#### REQUIREMENT:
When the word "vase" shows up in a line of the records below, copy that line.

#### TASK MATERIAL:
━━━━━━━━━━━━━━━━━━━━━━━━━━━━━━

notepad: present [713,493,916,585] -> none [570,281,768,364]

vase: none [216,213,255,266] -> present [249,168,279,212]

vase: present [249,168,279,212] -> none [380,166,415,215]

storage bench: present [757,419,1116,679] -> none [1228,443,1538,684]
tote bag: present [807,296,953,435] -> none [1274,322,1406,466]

━━━━━━━━━━━━━━━━━━━━━━━━━━━━━━

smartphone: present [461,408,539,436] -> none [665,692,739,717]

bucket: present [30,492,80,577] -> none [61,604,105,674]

━━━━━━━━━━━━━━━━━━━━━━━━━━━━━━

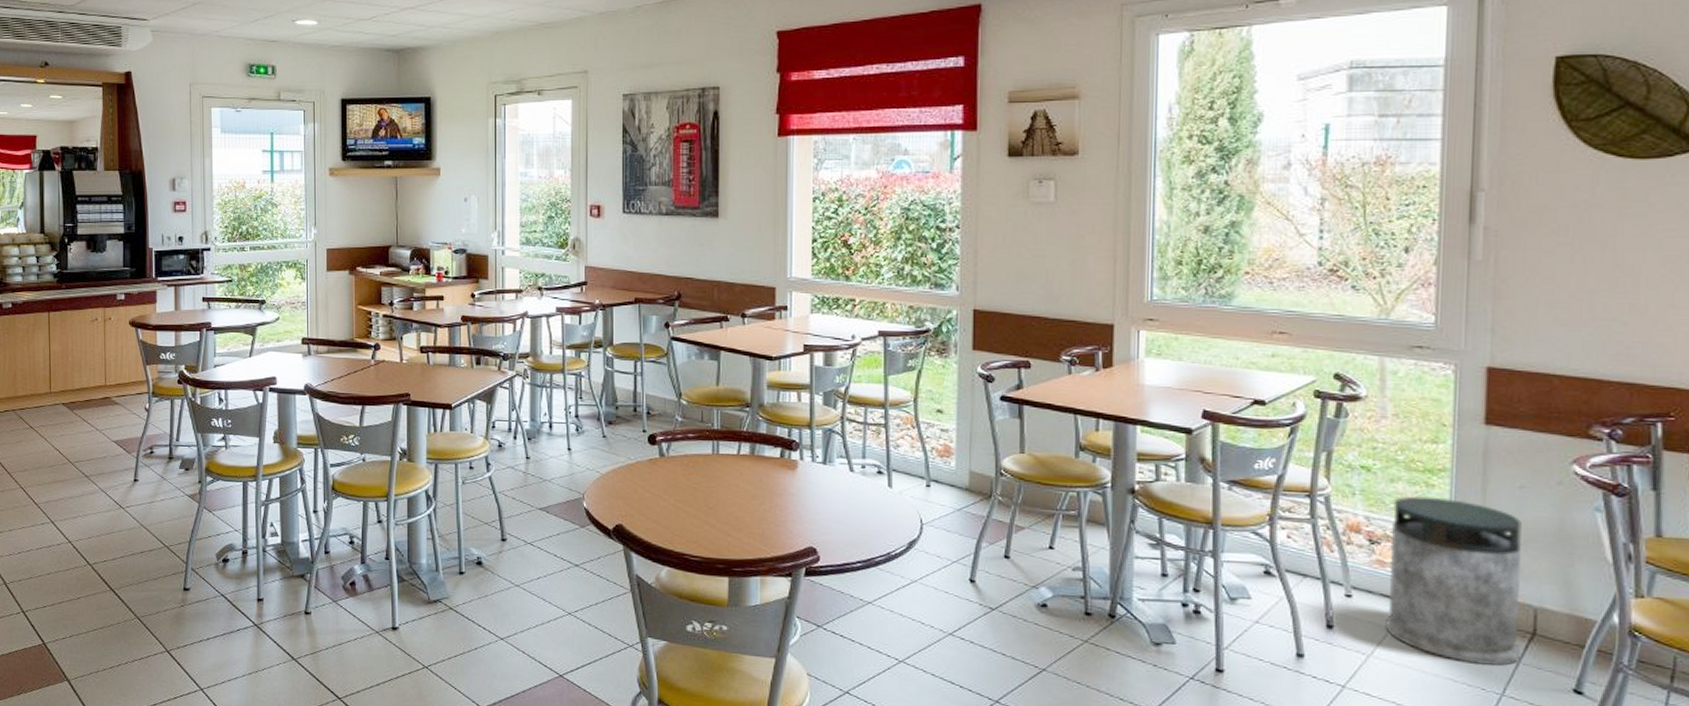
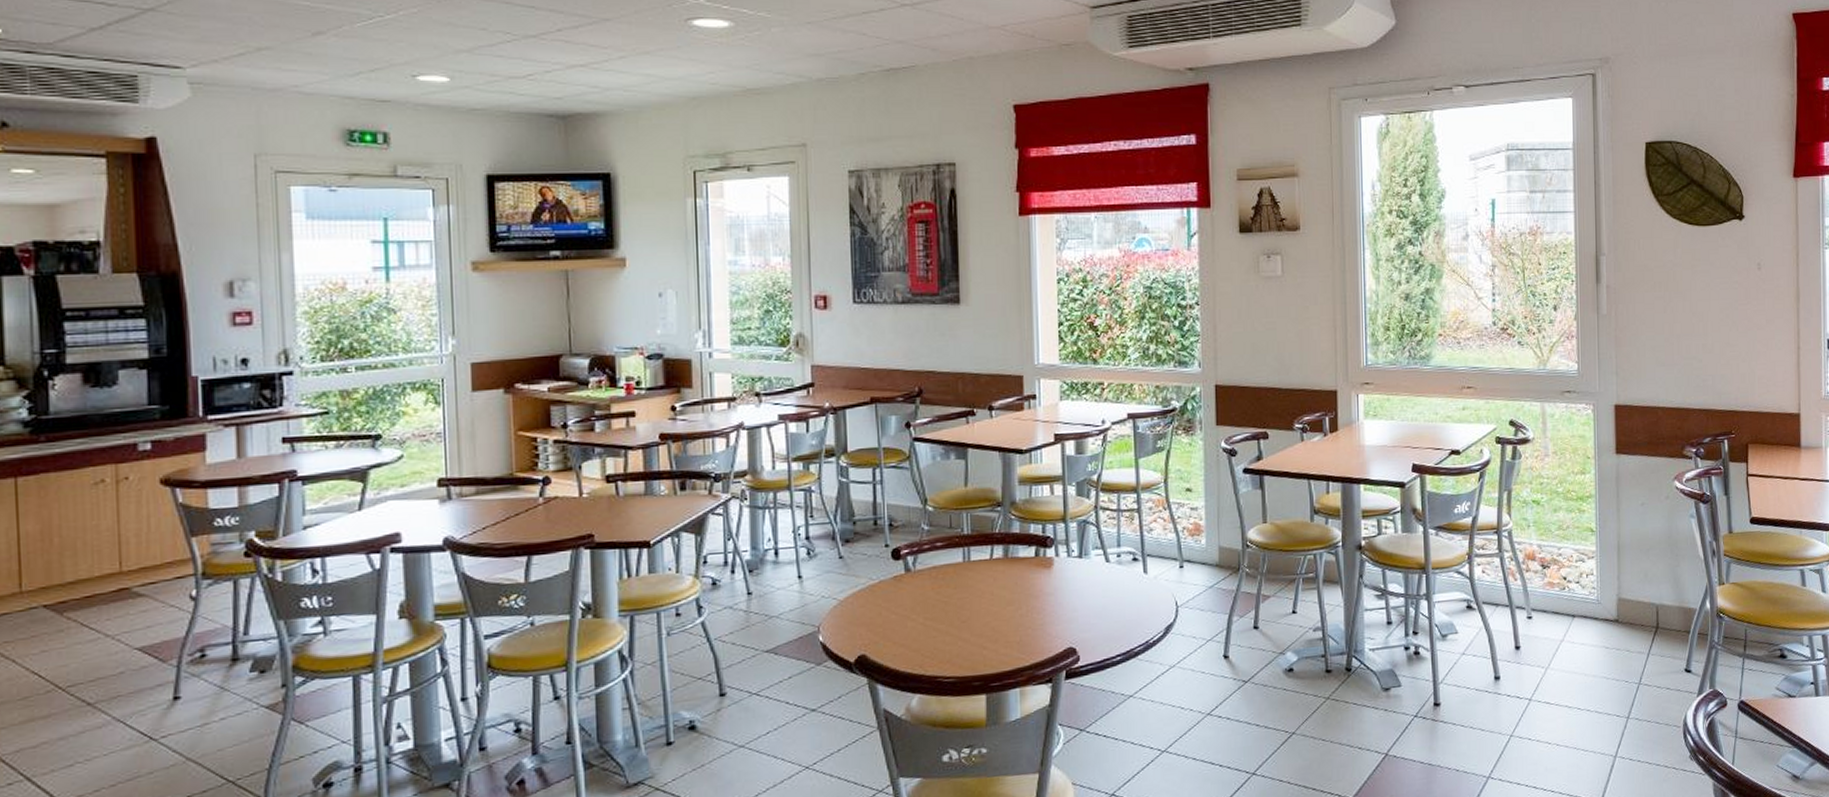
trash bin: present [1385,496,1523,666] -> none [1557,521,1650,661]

━━━━━━━━━━━━━━━━━━━━━━━━━━━━━━

#### ANSWER SECTION:
vase: none [216,213,255,266] -> present [249,168,279,212]
vase: present [249,168,279,212] -> none [380,166,415,215]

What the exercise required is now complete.